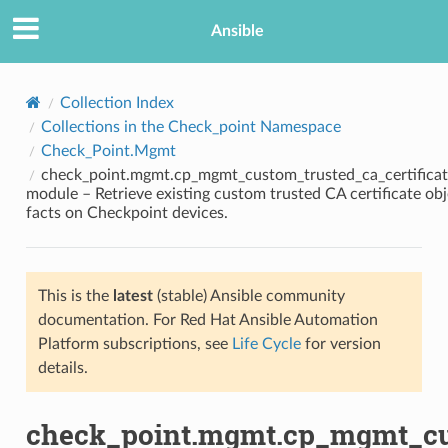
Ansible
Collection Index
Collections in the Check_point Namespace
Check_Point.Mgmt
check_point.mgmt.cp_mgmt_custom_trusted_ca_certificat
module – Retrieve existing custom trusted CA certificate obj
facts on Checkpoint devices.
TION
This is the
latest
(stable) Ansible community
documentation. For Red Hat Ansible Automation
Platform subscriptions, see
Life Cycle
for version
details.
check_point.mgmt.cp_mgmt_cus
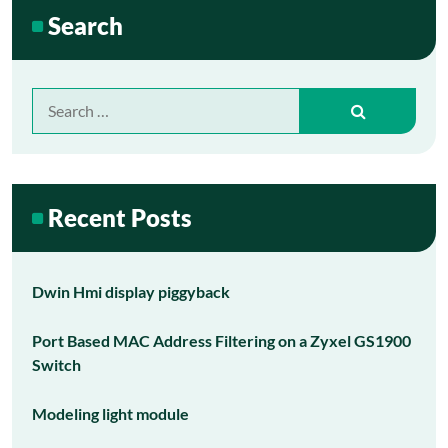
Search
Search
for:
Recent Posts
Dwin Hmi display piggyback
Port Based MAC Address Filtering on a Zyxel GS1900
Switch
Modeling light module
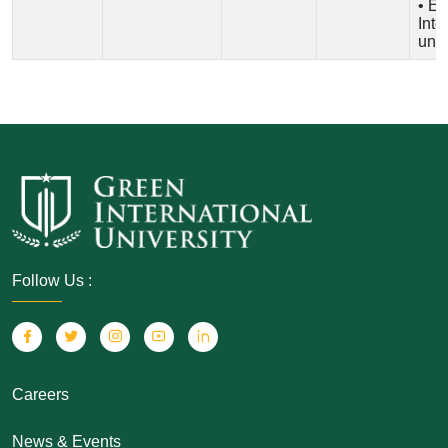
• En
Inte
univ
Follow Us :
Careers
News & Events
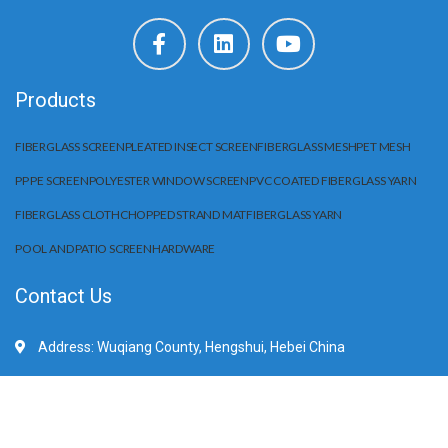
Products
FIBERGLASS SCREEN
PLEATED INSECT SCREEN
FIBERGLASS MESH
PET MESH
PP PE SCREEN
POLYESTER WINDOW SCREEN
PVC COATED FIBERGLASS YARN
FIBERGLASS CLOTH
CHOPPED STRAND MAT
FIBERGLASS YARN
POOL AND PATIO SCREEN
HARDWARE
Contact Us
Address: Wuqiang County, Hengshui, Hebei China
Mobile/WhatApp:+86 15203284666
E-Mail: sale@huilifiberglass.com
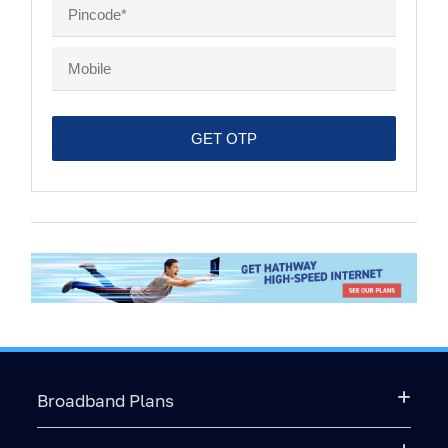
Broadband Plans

+---+

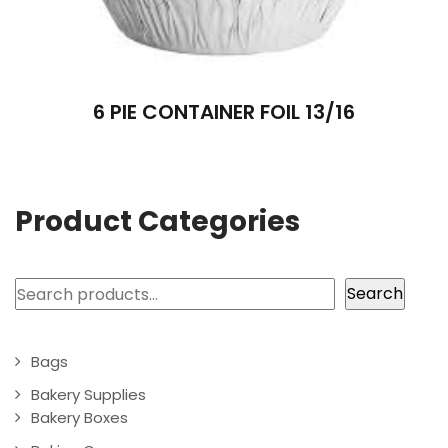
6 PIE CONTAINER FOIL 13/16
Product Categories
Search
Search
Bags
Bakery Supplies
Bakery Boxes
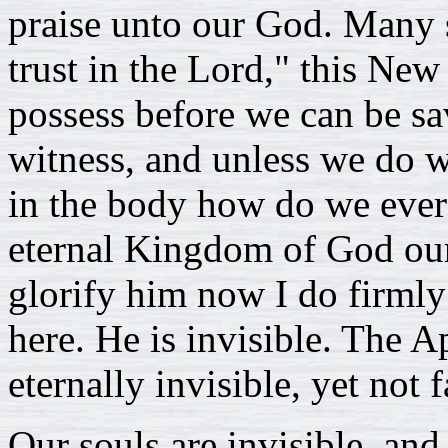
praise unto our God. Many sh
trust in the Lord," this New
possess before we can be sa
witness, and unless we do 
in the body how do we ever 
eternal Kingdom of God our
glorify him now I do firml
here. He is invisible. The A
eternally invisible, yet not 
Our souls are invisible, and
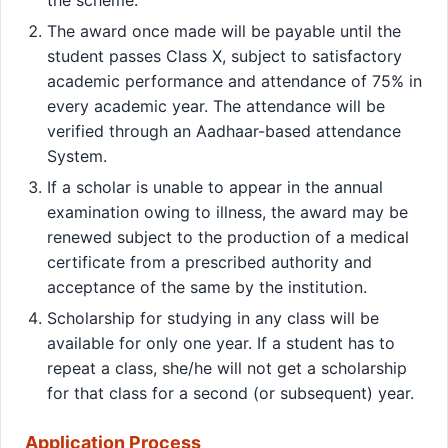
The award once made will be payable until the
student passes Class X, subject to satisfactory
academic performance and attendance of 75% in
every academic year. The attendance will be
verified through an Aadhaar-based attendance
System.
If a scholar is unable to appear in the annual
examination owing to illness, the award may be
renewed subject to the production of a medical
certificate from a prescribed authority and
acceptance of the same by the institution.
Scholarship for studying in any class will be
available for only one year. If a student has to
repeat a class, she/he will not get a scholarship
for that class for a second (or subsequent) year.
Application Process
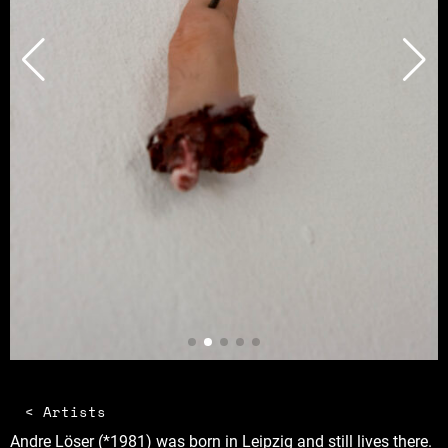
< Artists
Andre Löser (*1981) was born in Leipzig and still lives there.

+---+

## REQUIRED WORK
Find the lines of the listing that contain the string "Ansible" and give how many there are, with no other words.

## SOLVED EXERCISE
3